China and the West

There is a strong case for saying that since late last century China and the West have helped each other. Cheap Chinese goods have helped keep inflation down in the West, while access to Western markets has enabled China to lift millions from poverty subsistence farming and achieve decent living standards.

This argument rests on the idea of a mutually beneficial economic symbiosis between China and the West since the late 20th century, especially after China’s reform and opening-up policies from the late 1970s and its deeper integration into the global economy in the 1990s–2000s.

China’s abundant labour supply and low wages in the 1980s–2000s meant it could produce consumer goods at far lower cost than Western manufacturers. As Western economies imported more Chinese products, from clothing and electronics to furniture and white goods, the cost of living for consumers stayed lower than it otherwise would have been.

By the 1990s and 2000s, economists were talking about a China price, the rock-bottom manufacturing cost that reshaped global pricing. This exerted downward pressure on inflation in the US, Europe, and other developed economies, even as they enjoyed economic growth.

China became a “workshop of the world,” allowing Western firms to keep profit margins healthy without large domestic price hikes. Western markets absorbed huge volumes of Chinese exports, creating steady demand that fuelled China’s industrial expansion.

Western companies investing in China brought not just capital but also management practices, advanced machinery, and production techniques, accelerating China’s climb up the value chain.

Millions of rural Chinese moved into urban manufacturing jobs, earning wages far above subsistence farming levels. This was one of the largest poverty alleviation stories in history. The World Bank estimates that hundreds of millions were lifted out of extreme poverty between 1980 and 2010.

It was a symbiotic cycle. China provided goods that kept Western inflation low and maintained Western consumer demand. Western demand plus investment fuelled China’s industrial growth, improving living standards in China. Both sides benefited. The West had cheaper goods, low inflation, and corporate profits.China had massive export revenues, urban job growth, industrial modernization.

The real acceleration happened after China’s 1978 reforms under Deng Xiaoping’s policies. And their WTO entry in 2001 opened Western markets even more to Chinese exports. By the 1990s, the West and China were deeply tied in global supply chains.

There were some caveats. While the relationship was mutually beneficial overall, there were side effects. There were some Western manufacturing job losses and regional decline in some industries. There were environmental and labour challenges in China.

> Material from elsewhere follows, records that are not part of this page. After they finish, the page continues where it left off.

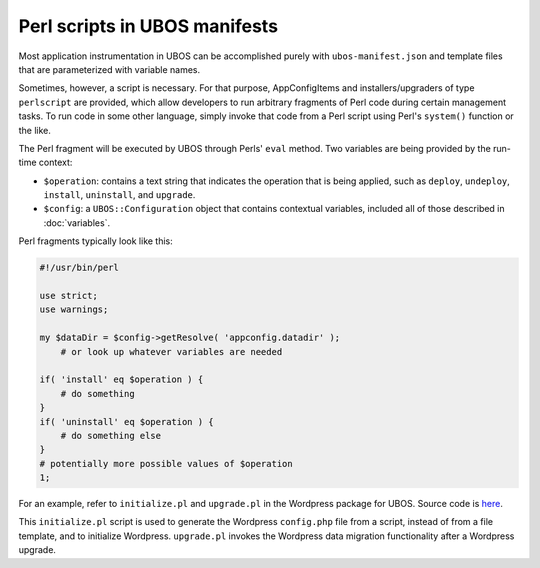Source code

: Perl scripts in UBOS manifests
==============================

Most application instrumentation in UBOS can be accomplished purely with
``ubos-manifest.json`` and template files that are parameterized with variable names.

Sometimes, however, a script is necessary. For that purpose, AppConfigItems and
installers/upgraders of type ``perlscript`` are provided, which allow developers to run
arbitrary fragments of Perl code during certain management tasks.
To run code in some other language, simply invoke that code from a Perl script using Perl's
``system()`` function or the like.

The Perl fragment will be executed by UBOS through Perls' ``eval`` method. Two
variables are being provided by the run-time context:

* ``$operation``: contains a text string that indicates the operation that is being
  applied, such as ``deploy``, ``undeploy``, ``install``, ``uninstall``, and
  ``upgrade``.
* ``$config``: a ``UBOS::Configuration`` object that contains contextual variables,
  included all of those described in :doc:`variables`.

Perl fragments typically look like this:

.. code-block:: perl

   #!/usr/bin/perl

   use strict;
   use warnings;

   my $dataDir = $config->getResolve( 'appconfig.datadir' );
       # or look up whatever variables are needed

   if( 'install' eq $operation ) {
       # do something
   }
   if( 'uninstall' eq $operation ) {
       # do something else
   }
   # potentially more possible values of $operation
   1;

For an example, refer to ``initialize.pl`` and ``upgrade.pl`` in the Wordpress package for UBOS.
Source code is `here <https://github.com/uboslinux/ubos-wordpress/blob/master/wordpress/bin>`_.

This ``initialize.pl`` script is used to generate the Wordpress ``config.php`` file from a script, instead
of from a file template, and to initialize Wordpress. ``upgrade.pl`` invokes the Wordpress data
migration functionality after a Wordpress upgrade.
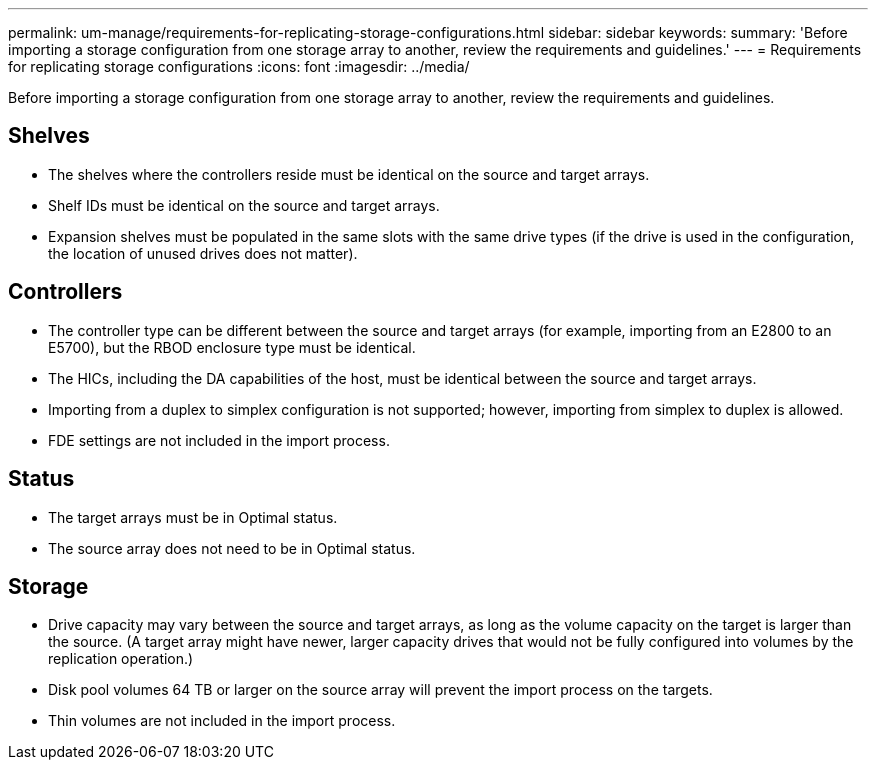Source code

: ---
permalink: um-manage/requirements-for-replicating-storage-configurations.html
sidebar: sidebar
keywords: 
summary: 'Before importing a storage configuration from one storage array to another, review the requirements and guidelines.'
---
= Requirements for replicating storage configurations
:icons: font
:imagesdir: ../media/

[.lead]
Before importing a storage configuration from one storage array to another, review the requirements and guidelines.

== Shelves

* The shelves where the controllers reside must be identical on the source and target arrays.
* Shelf IDs must be identical on the source and target arrays.
* Expansion shelves must be populated in the same slots with the same drive types (if the drive is used in the configuration, the location of unused drives does not matter).

== Controllers

* The controller type can be different between the source and target arrays (for example, importing from an E2800 to an E5700), but the RBOD enclosure type must be identical.
* The HICs, including the DA capabilities of the host, must be identical between the source and target arrays.
* Importing from a duplex to simplex configuration is not supported; however, importing from simplex to duplex is allowed.
* FDE settings are not included in the import process.

== Status

* The target arrays must be in Optimal status.
* The source array does not need to be in Optimal status.

== Storage

* Drive capacity may vary between the source and target arrays, as long as the volume capacity on the target is larger than the source. (A target array might have newer, larger capacity drives that would not be fully configured into volumes by the replication operation.)
* Disk pool volumes 64 TB or larger on the source array will prevent the import process on the targets.
* Thin volumes are not included in the import process.
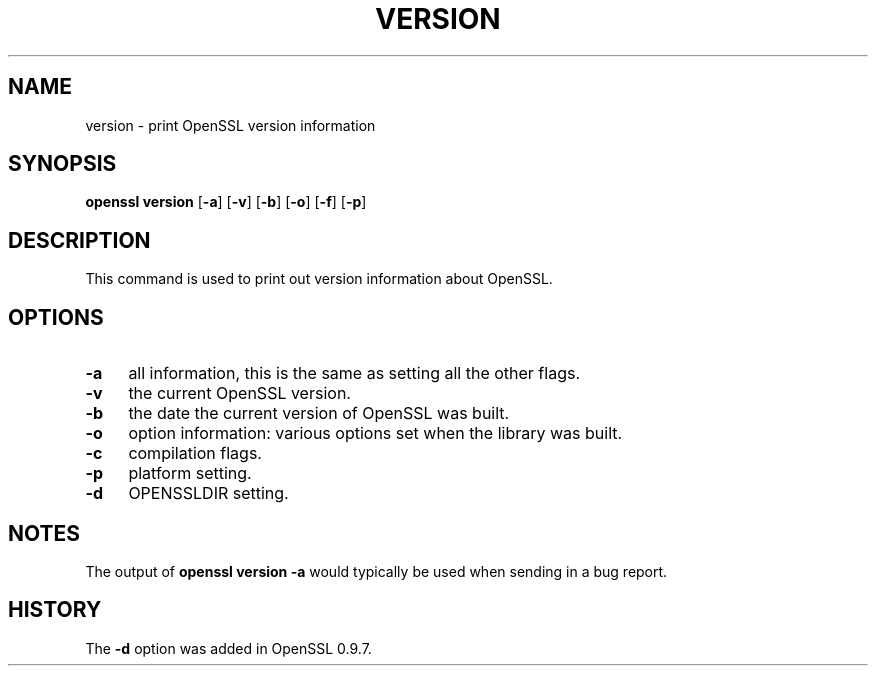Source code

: .\" -*- mode: troff; coding: utf-8 -*-
.\" Automatically generated by Pod::Man 5.01 (Pod::Simple 3.43)
.\"
.\" Standard preamble:
.\" ========================================================================
.de Sp \" Vertical space (when we can't use .PP)
.if t .sp .5v
.if n .sp
..
.de Vb \" Begin verbatim text
.ft CW
.nf
.ne \\$1
..
.de Ve \" End verbatim text
.ft R
.fi
..
.\" \*(C` and \*(C' are quotes in nroff, nothing in troff, for use with C<>.
.ie n \{\
.    ds C` ""
.    ds C' ""
'br\}
.el\{\
.    ds C`
.    ds C'
'br\}
.\"
.\" Escape single quotes in literal strings from groff's Unicode transform.
.ie \n(.g .ds Aq \(aq
.el       .ds Aq '
.\"
.\" If the F register is >0, we'll generate index entries on stderr for
.\" titles (.TH), headers (.SH), subsections (.SS), items (.Ip), and index
.\" entries marked with X<> in POD.  Of course, you'll have to process the
.\" output yourself in some meaningful fashion.
.\"
.\" Avoid warning from groff about undefined register 'F'.
.de IX
..
.nr rF 0
.if \n(.g .if rF .nr rF 1
.if (\n(rF:(\n(.g==0)) \{\
.    if \nF \{\
.        de IX
.        tm Index:\\$1\t\\n%\t"\\$2"
..
.        if !\nF==2 \{\
.            nr % 0
.            nr F 2
.        \}
.    \}
.\}
.rr rF
.\" ========================================================================
.\"
.IX Title "VERSION 1"
.TH VERSION 1 2015-06-11 0.9.8zg OpenSSL
.\" For nroff, turn off justification.  Always turn off hyphenation; it makes
.\" way too many mistakes in technical documents.
.if n .ad l
.nh
.SH NAME
version \- print OpenSSL version information
.SH SYNOPSIS
.IX Header "SYNOPSIS"
\&\fBopenssl version\fR
[\fB\-a\fR]
[\fB\-v\fR]
[\fB\-b\fR]
[\fB\-o\fR]
[\fB\-f\fR]
[\fB\-p\fR]
.SH DESCRIPTION
.IX Header "DESCRIPTION"
This command is used to print out version information about OpenSSL.
.SH OPTIONS
.IX Header "OPTIONS"
.IP \fB\-a\fR 4
.IX Item "-a"
all information, this is the same as setting all the other flags.
.IP \fB\-v\fR 4
.IX Item "-v"
the current OpenSSL version.
.IP \fB\-b\fR 4
.IX Item "-b"
the date the current version of OpenSSL was built.
.IP \fB\-o\fR 4
.IX Item "-o"
option information: various options set when the library was built.
.IP \fB\-c\fR 4
.IX Item "-c"
compilation flags.
.IP \fB\-p\fR 4
.IX Item "-p"
platform setting.
.IP \fB\-d\fR 4
.IX Item "-d"
OPENSSLDIR setting.
.SH NOTES
.IX Header "NOTES"
The output of \fBopenssl version \-a\fR would typically be used when sending
in a bug report.
.SH HISTORY
.IX Header "HISTORY"
The \fB\-d\fR option was added in OpenSSL 0.9.7.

 There were growing geopolitical tensions as economic interdependence met strategic rivalry. As China grew rich, it sought to exert the authority it thought it deserved. This led to confrontations in the South China sea, to their absorption of once-independent Hong Kong into Chinese Communist authoritarianism, and to tensions over Taiwan.

 The story is not over, but it they were a remarkable series of decades that saw living standards rise across the world to unprecedented levels. Not many periods of history have witnessed such remarkable progress worldwide.